### What to produce:
Arrange every line of the items below as a Markdown table with two columns, "Row" and "Line text". Number the rows in order and leave out blank lines.

### Records:
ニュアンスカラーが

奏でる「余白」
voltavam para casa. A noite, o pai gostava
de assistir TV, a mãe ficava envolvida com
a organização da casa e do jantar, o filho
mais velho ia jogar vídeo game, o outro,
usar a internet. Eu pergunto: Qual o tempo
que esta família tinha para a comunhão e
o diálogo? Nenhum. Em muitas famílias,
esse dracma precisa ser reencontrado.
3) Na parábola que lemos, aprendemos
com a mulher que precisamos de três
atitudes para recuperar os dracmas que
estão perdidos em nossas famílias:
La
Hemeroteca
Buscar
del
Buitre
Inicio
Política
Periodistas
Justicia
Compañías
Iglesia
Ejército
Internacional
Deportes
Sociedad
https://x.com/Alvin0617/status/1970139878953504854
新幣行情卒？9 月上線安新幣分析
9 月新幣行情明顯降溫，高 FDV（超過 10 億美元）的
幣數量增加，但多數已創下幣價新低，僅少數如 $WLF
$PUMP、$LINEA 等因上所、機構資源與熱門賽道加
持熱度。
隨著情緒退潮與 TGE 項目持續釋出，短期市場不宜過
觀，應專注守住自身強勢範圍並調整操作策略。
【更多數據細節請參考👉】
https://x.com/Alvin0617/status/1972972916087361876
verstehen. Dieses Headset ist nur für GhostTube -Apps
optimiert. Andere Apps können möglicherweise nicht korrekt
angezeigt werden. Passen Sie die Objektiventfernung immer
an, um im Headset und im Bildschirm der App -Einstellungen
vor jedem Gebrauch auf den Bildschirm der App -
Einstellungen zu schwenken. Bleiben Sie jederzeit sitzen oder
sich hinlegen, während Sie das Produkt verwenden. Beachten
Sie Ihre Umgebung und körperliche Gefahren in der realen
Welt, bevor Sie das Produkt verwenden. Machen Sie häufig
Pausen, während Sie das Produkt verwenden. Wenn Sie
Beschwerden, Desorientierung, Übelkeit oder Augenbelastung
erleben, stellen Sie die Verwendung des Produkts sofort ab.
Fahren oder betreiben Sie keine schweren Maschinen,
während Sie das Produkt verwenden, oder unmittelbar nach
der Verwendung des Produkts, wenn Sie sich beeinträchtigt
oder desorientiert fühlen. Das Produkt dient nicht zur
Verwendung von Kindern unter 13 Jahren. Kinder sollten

### Solution to this problem:
| Row | Line text |
|---|---|
| 1 | ニュアンスカラーが |
| 2 | 奏でる「余白」 |
| 3 | voltavam para casa. A noite, o pai gostava |
| 4 | de assistir TV, a mãe ficava envolvida com |
| 5 | a organização da casa e do jantar, o filho |
| 6 | mais velho ia jogar vídeo game, o outro, |
| 7 | usar a internet. Eu pergunto: Qual o tempo |
| 8 | que esta família tinha para a comunhão e |
| 9 | o diálogo? Nenhum. Em muitas famílias, |
| 10 | esse dracma precisa ser reencontrado. |
| 11 | 3) Na parábola que lemos, aprendemos |
| 12 | com a mulher que precisamos de três |
| 13 | atitudes para recuperar os dracmas que |
| 14 | estão perdidos em nossas famílias: |
| 15 | La |
| 16 | Hemeroteca |
| 17 | Buscar |
| 18 | del |
| 19 | Buitre |
| 20 | Inicio |
| 21 | Política |
| 22 | Periodistas |
| 23 | Justicia |
| 24 | Compañías |
| 25 | Iglesia |
| 26 | Ejército |
| 27 | Internacional |
| 28 | Deportes |
| 29 | Sociedad |
| 30 | https://x.com/Alvin0617/status/1970139878953504854 |
| 31 | 新幣行情卒？9 月上線安新幣分析 |
| 32 | 9 月新幣行情明顯降溫，高 FDV（超過 10 億美元）的 |
| 33 | 幣數量增加，但多數已創下幣價新低，僅少數如 $WLF |
| 34 | $PUMP、$LINEA 等因上所、機構資源與熱門賽道加 |
| 35 | 持熱度。 |
| 36 | 隨著情緒退潮與 TGE 項目持續釋出，短期市場不宜過 |
| 37 | 觀，應專注守住自身強勢範圍並調整操作策略。 |
| 38 | 【更多數據細節請參考👉】 |
| 39 | https://x.com/Alvin0617/status/1972972916087361876 |
| 40 | verstehen. Dieses Headset ist nur für GhostTube -Apps |
| 41 | optimiert. Andere Apps können möglicherweise nicht korrekt |
| 42 | angezeigt werden. Passen Sie die Objektiventfernung immer |
| 43 | an, um im Headset und im Bildschirm der App -Einstellungen |
| 44 | vor jedem Gebrauch auf den Bildschirm der App - |
| 45 | Einstellungen zu schwenken. Bleiben Sie jederzeit sitzen oder |
| 46 | sich hinlegen, während Sie das Produkt verwenden. Beachten |
| 47 | Sie Ihre Umgebung und körperliche Gefahren in der realen |
| 48 | Welt, bevor Sie das Produkt verwenden. Machen Sie häufig |
| 49 | Pausen, während Sie das Produkt verwenden. Wenn Sie |
| 50 | Beschwerden, Desorientierung, Übelkeit oder Augenbelastung |
| 51 | erleben, stellen Sie die Verwendung des Produkts sofort ab. |
| 52 | Fahren oder betreiben Sie keine schweren Maschinen, |
| 53 | während Sie das Produkt verwenden, oder unmittelbar nach |
| 54 | der Verwendung des Produkts, wenn Sie sich beeinträchtigt |
| 55 | oder desorientiert fühlen. Das Produkt dient nicht zur |
| 56 | Verwendung von Kindern unter 13 Jahren. Kinder sollten |